SS: Absolutely, because otherwise you can just be too humble and then your staff all get walked over. We do that with students as well. The day before yesterday, there was this one particular student wanting to go to the US, and he was hounding the staff, and I knew that they had helped him; he was so rude and I had to step in. I wrote to him and I said thank you for applying through us but I do not think we can match up to your level of expectations because we’ve got a lot of other clients to look after, you were given timelines right at the beginning, I suggest you use another agency.

The PIE: What can we expect from SIEC in the next five to 10 years?
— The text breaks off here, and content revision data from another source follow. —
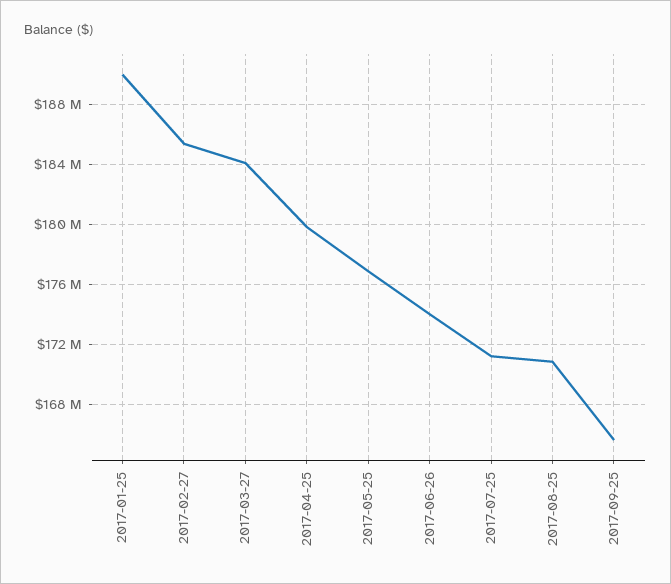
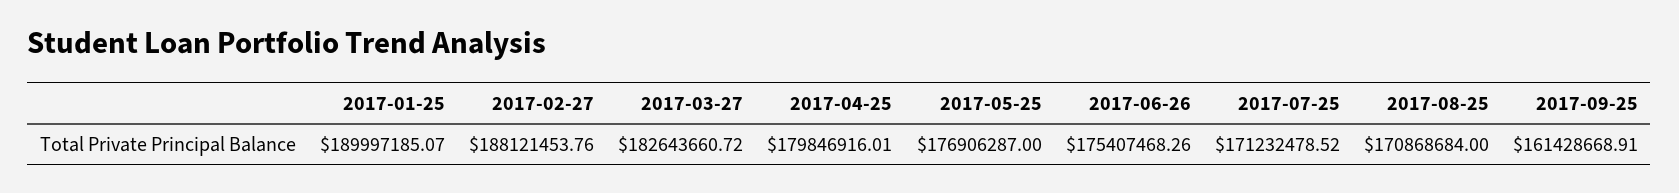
  {
    "2017-01-25": 189997185.07,
-   "2017-02-27": 185500000,
+   "2017-02-27": 188121453.76,
-   "2017-03-27": 184000000,
+   "2017-03-27": 182643660.72,
    "2017-04-25": 179846916.01,
    "2017-05-25": 176906287,
-   "2017-06-26": 174000000,
+   "2017-06-26": 175407468.26,
    "2017-07-25": 171232478.52,
    "2017-08-25": 170868684,
-   "2017-09-25": 165500000
+   "2017-09-25": 161428668.91
  }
SS: I think what we are exploring is the possibility expansion and recruitment, that’s going to be one part of the business.

We also really want to get into that part of business which gives affordable exposure to students in India who can just come maybe for a semester to the US, just for the experience, and to be able to fund it at least by 50%, even if they can’t spend three years, four years. To start another line which may not earn money, but give something back to the student community, because they have so much potential. There are students who have got a perfect GPA but the parents are poor.

The PIE: Would you be putting forward some money with university partners to fund the students?

SS: Yes. We definitely want to do that.